- 4 August, 2005

Britain secretly sold Israel an important ingredient for the nuclear program in the 1950s, according to the documents uncovered.

The BBC's Newsnight program said government papers held at the National Archive showed Britain shipped 20 tones of heavy water to Israel in 1959.

The program said the water was vital for the production of plutonium at Israel's top secret Dimona nuclear reactor in the Negev desert. Newsnight said British officials did not impose any conditions on the sale, such as its being used for peaceful purposes, and in one of the documents a British Foreign Office official cautioned against informing the United States of the sale.

The revelation is potentially embarrassing for the British government at a time when London is heavily engaged with its European Union partners in trying to persuade Iran to give up its nuclear ambitions.

"On the whole I would prefer NOT to mention this to the Americans," Foreign Office official Donald Cape wrote in an official paper in 1958.
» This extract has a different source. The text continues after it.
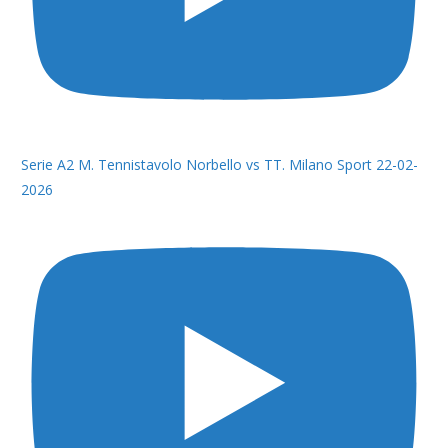
Serie A2 M. Tennistavolo Norbello vs TT. Milano Sport 22-02-
2026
Israeli Vice Premier Shimon Peres, who was director general of Israel's Defense Ministry from 1953-1958 and was instrumental in building Israel's nuclear reactor in Dimona, on Thursday refused to comment on the report.

There was no immediate comment from Britain's Foreign Office.

Israel has said the Dimona reactor is used only for peaceful purposes and nuclear experts said Thursday that heavy water can also be used for civilian purposes.

Heavy water, also known as deuterium, is used both as a reactor coolant and as a moderator in the process of turning natural uranium into weapons-grade plutonium.

The Dimona reactor is one of the most sensitive sites in Israel. The state maintains a policy of deliberate ambiguity about its nuclear program, neither confirming nor denying that it has nuclear weapons.

According to Newsnight, the 20 tones of heavy water were part of a consignment that Britain bought from Norway in 1956. Britain later decided this was surplus to requirements.

According to the BBC, the documents show how officials presented the transaction as a straight sale from Norway to Israel. The documents reveal, however, that the heavy water was transported from a British port in Israeli ships in two consignments, half in June 1959 and half a year later.

Newsnight said it had found no evidence that ministers in the government of then Prime Minister Harold Macmillan were aware of the sale and believed the decision was taken simply by civil servants, mainly in the Foreign Office and the U.K. Atomic Energy Authority.

Norwegian Foreign Ministry spokeswoman Anne Lene Dale Sandsten disputed the claim that Britain was involved.

"It was Norway that exported heavy water to Israel. This has been known for a long time," she said Thursday, declining to comment further on the report.

Israel's Atomic Energy Commission said it was investigating the report, but had no comment at the moment.

According to Gerald Steinberg, an expert on the Israeli nuclear program from the Bar Ilan university's Begin-Sadat center for strategic studies, the British shipment may have been part of an exchange following the 1956 Suez campaign.

"Israeli nuclear facilities were being developed in cooperation with France and there was a Suez connection there, so there may also be a possible less visible connection with Britain," Steinberg said. "This was before the era of the Non Proliferation Treaty, so there were no international restrictions at the time."

In 1956 Israel invaded the Sinai to give Britain and France a pretext to send troops into Egypt and retake the strategic Suez canal which had been nationalized by late Egyptian leader Gamal Abdel-Nasser. The British and French quickly withdrew following intense pressure from the U.S., which had not been informed of the attack.

Steinberg said heavy water can also be used for peaceful purposes. He noted that it is already known that Israel bought heavy water from Norway.

"This revelation does not tell us anything new about the Israeli program," he said.

In 1986, former technician Mordechai Vanunu gave information and pictures of the Dimona facility to London's Sunday Times newspaper. On the basis of his revelations, experts concluded that Israel has the world's sixth-largest stockpile of nuclear weapons, consisting of about 200 warheads, the AP reports.